• _WORK TASK_
The lines from the top of the data down to the line with "Eivind, John og" should be repeated exactly, both ends included.

• _EXERCISE INPUTS_
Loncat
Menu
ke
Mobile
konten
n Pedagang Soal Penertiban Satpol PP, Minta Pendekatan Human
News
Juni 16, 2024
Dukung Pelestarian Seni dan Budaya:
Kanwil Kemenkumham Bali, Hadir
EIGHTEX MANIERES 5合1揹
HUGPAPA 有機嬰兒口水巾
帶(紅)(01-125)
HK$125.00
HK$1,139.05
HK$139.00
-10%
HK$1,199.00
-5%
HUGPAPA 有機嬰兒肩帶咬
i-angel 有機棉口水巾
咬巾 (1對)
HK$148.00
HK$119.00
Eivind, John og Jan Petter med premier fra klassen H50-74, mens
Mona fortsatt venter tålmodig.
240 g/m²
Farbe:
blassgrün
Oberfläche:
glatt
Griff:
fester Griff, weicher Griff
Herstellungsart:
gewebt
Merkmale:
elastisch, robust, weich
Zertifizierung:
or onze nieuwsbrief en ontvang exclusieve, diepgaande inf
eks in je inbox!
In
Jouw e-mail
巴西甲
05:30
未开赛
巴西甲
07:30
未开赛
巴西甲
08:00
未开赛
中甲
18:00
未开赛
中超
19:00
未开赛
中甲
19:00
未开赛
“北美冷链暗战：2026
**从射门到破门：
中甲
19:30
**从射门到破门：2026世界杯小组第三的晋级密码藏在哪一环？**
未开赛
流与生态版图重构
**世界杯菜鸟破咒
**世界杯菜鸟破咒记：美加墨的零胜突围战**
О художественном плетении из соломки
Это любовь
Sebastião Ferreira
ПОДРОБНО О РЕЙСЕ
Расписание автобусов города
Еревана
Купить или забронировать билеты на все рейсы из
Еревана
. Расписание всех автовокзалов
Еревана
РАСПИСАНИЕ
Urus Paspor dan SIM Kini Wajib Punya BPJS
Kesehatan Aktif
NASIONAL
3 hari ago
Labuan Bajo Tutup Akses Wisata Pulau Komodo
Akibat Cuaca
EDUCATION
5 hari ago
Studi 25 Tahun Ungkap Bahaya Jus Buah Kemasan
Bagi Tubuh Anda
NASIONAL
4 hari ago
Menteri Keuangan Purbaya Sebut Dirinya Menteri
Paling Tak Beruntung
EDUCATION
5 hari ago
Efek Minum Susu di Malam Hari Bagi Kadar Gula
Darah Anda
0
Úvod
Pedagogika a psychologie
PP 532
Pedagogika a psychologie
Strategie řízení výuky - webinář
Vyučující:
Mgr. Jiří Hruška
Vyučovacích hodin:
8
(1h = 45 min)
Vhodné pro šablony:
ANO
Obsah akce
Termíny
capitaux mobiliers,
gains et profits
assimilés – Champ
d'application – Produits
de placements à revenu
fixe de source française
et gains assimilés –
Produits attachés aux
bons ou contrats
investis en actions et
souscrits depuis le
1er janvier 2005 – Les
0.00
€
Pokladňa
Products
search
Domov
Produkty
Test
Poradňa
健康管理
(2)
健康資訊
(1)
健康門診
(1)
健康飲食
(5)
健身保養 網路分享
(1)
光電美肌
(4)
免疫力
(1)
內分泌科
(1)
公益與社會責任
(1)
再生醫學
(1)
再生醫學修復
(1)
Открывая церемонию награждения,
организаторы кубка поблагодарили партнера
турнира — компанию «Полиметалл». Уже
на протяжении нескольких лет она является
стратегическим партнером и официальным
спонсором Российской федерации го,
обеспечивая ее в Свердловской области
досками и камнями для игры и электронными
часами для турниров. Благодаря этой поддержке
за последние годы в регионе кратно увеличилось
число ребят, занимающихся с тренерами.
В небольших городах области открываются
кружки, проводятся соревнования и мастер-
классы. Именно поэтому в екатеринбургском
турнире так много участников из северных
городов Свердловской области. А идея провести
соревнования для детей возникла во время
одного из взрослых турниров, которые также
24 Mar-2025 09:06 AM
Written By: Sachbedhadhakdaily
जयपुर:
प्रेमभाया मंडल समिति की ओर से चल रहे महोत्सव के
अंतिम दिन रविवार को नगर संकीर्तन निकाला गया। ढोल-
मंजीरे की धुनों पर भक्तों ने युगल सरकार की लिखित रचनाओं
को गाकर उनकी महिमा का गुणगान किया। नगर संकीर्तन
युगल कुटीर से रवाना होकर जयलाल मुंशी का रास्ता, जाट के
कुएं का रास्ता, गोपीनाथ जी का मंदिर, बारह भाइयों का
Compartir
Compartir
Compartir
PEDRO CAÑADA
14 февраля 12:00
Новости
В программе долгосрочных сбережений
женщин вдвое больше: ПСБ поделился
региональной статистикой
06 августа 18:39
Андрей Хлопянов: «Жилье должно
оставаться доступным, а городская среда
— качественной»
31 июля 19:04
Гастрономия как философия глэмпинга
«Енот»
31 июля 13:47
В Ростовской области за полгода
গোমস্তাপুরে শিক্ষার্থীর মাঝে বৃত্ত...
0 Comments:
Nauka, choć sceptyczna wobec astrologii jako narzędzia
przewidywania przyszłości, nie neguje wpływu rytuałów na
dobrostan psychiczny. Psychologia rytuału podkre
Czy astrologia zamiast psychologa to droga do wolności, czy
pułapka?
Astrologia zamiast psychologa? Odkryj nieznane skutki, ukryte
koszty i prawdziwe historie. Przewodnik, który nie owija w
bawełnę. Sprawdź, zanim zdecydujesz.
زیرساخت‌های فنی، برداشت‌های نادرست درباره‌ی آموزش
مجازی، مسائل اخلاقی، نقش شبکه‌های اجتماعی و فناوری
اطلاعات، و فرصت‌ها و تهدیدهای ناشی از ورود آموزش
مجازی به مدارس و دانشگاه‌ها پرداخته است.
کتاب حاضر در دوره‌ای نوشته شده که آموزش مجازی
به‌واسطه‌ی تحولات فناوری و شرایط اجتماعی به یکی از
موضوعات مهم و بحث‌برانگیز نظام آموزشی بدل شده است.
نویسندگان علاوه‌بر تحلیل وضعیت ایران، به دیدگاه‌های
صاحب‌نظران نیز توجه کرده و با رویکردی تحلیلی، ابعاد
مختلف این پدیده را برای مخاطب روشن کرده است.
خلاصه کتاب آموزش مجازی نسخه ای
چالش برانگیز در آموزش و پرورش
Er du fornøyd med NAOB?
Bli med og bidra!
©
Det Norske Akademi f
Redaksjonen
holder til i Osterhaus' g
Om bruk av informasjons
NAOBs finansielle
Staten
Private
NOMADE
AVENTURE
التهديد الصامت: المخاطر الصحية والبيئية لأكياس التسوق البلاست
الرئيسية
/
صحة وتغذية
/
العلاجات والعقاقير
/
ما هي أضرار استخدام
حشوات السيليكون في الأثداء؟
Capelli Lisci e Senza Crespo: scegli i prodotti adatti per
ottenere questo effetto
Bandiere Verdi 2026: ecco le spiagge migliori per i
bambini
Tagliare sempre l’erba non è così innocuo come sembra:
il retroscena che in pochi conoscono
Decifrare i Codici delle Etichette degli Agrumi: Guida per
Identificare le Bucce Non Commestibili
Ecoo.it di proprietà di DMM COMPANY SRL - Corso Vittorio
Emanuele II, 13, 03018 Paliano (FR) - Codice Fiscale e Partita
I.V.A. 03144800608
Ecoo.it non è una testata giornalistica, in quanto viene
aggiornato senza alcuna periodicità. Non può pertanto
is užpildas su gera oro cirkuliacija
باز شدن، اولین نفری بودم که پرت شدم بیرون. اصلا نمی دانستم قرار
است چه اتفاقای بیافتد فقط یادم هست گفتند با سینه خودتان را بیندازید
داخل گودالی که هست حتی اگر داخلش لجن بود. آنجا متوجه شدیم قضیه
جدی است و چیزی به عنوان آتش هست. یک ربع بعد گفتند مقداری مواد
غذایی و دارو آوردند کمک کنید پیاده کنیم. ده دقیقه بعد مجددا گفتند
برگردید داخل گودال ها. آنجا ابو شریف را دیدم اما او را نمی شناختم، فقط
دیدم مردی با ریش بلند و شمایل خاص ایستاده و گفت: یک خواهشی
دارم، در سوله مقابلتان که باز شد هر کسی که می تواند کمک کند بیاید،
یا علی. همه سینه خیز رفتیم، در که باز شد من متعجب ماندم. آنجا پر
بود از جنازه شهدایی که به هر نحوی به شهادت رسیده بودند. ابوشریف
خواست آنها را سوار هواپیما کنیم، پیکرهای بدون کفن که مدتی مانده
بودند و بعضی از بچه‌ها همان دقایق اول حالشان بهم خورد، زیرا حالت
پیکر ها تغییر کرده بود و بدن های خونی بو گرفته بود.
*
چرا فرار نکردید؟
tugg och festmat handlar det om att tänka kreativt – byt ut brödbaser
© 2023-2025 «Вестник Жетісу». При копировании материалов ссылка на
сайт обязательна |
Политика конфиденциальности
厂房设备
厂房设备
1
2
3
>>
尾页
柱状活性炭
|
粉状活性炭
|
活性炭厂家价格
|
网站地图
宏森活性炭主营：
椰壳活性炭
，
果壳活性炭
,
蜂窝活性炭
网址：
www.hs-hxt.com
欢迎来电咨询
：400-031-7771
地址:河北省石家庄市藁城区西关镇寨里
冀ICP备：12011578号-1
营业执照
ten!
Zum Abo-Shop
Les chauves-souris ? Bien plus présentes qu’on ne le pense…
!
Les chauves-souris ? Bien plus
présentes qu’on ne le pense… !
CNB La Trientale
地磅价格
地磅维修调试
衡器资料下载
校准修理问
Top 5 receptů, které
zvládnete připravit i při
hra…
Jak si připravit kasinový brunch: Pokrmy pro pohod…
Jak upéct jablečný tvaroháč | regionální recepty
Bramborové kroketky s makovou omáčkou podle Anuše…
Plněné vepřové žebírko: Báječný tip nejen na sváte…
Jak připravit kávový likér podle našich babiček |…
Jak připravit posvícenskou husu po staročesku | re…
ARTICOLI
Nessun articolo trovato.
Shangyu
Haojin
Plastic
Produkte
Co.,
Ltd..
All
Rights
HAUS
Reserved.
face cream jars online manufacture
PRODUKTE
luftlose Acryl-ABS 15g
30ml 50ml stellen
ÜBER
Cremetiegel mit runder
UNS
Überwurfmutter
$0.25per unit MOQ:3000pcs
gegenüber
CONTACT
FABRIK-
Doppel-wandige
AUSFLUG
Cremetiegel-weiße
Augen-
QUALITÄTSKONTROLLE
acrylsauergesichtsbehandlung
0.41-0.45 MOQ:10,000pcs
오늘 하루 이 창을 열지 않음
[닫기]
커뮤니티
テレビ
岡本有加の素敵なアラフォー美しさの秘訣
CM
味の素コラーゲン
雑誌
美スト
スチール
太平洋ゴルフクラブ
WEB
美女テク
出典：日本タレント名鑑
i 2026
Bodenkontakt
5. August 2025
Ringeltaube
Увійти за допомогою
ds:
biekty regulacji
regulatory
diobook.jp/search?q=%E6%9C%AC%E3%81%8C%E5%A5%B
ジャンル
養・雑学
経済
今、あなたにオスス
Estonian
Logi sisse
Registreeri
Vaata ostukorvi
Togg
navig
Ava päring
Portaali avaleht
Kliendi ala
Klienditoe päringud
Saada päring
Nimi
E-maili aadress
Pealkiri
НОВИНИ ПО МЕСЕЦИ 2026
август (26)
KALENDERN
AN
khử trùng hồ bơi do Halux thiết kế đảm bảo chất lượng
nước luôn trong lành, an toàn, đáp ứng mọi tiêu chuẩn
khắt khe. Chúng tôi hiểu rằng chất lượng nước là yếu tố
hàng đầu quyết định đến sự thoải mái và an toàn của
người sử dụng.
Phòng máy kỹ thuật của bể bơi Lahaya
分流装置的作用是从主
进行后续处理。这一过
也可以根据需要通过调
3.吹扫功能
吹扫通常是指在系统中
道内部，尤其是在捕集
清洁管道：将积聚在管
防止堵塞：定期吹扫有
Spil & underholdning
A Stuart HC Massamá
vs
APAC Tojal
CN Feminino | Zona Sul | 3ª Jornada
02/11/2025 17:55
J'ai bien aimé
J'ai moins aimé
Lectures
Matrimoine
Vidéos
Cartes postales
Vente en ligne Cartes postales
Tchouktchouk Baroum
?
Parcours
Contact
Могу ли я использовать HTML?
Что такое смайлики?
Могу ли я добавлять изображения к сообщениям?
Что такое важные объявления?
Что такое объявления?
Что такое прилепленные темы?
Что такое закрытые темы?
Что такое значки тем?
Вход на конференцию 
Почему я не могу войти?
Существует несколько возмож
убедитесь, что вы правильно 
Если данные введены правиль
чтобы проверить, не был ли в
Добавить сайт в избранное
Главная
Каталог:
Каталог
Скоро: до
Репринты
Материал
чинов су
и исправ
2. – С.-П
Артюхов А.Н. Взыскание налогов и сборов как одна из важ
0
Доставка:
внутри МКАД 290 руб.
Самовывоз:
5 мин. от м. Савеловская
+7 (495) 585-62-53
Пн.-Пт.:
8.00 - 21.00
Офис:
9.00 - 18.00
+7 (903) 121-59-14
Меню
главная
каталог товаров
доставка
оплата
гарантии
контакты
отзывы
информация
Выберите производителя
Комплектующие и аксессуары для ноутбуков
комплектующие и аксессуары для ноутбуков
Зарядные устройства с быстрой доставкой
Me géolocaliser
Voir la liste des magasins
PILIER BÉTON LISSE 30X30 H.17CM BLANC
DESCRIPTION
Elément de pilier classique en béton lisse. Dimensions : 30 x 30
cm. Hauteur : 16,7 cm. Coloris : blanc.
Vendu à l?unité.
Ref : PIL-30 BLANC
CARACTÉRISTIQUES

• _EXPECTED ANSWER_
Loncat
Menu
ke
Mobile
konten
n Pedagang Soal Penertiban Satpol PP, Minta Pendekatan Human
News
Juni 16, 2024
Dukung Pelestarian Seni dan Budaya:
Kanwil Kemenkumham Bali, Hadir
EIGHTEX MANIERES 5合1揹
HUGPAPA 有機嬰兒口水巾
帶(紅)(01-125)
HK$125.00
HK$1,139.05
HK$139.00
-10%
HK$1,199.00
-5%
HUGPAPA 有機嬰兒肩帶咬
i-angel 有機棉口水巾
咬巾 (1對)
HK$148.00
HK$119.00
Eivind, John og Jan Petter med premier fra klassen H50-74, mens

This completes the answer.